Volodymyr Barilko

Personal information
- Full name: Volodymyr Volodymyrovych Barilko
- Date of birth: 29 January 1994 (age 31)
- Place of birth: Kharkiv, Ukraine
- Height: 1.85 m (6 ft 1 in)
- Position: Striker

Youth career
- 2007–2011: Metalist Kharkiv

Senior career*
- Years: Team / Apps / (Gls)
- 2011–2016: Metalist Kharkiv / 1 / (0)
- 2016: → Chornomorets Odesa (loan) / 7 / (0)
- 2016–2017: Chornomorets Odesa / 17 / (1)
- Total:  / 25 / (1)

International career^{‡}
- 2013: Ukraine U19 / 1 / (0)
- 2014–2015: Ukraine U21 / 7 / (1)

= Volodymyr Barilko =

Ukrainian footballer

Volodymyr Volodymyrovych Barilko (Володимир Володимирович Барілко; born 29 January 1994) is a Ukrainian retired professional football striker.

==Career==
Barilko is a product of the Metalist Kharkiv Youth School System. He is a younger brother of the Ukrainian footballer Serhiy Barylko.

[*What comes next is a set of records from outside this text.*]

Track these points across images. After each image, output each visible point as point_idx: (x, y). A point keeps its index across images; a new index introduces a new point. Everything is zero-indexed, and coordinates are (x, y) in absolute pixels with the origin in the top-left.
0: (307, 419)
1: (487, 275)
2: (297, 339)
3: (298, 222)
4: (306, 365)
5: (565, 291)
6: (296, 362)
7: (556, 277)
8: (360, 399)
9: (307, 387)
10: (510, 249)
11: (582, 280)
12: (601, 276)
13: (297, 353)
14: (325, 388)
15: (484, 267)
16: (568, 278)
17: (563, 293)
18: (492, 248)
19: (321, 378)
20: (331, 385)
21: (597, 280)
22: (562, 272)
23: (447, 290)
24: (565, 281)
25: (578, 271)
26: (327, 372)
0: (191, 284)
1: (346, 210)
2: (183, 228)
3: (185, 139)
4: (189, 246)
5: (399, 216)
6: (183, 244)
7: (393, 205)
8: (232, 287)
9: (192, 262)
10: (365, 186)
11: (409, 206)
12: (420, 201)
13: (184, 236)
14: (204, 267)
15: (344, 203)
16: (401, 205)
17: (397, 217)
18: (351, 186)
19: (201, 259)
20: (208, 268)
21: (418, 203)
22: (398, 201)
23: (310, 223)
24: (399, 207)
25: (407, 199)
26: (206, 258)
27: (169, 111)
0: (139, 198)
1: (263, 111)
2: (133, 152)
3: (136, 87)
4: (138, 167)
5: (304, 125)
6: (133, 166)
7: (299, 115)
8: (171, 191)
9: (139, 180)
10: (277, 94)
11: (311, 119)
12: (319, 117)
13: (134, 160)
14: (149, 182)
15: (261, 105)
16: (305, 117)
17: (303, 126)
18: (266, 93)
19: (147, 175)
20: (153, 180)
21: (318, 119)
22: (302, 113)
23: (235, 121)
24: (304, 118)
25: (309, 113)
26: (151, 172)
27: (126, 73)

He made his debut for FC Metalist in the match against FC Dynamo Kyiv on 1 March 2015 in the Ukrainian Premier League.

At the end of 2017 he announced about his retirement due to injury with no specification of which.

==Personal life==
His brother, Serhiy Barilko, is also a professional footballer.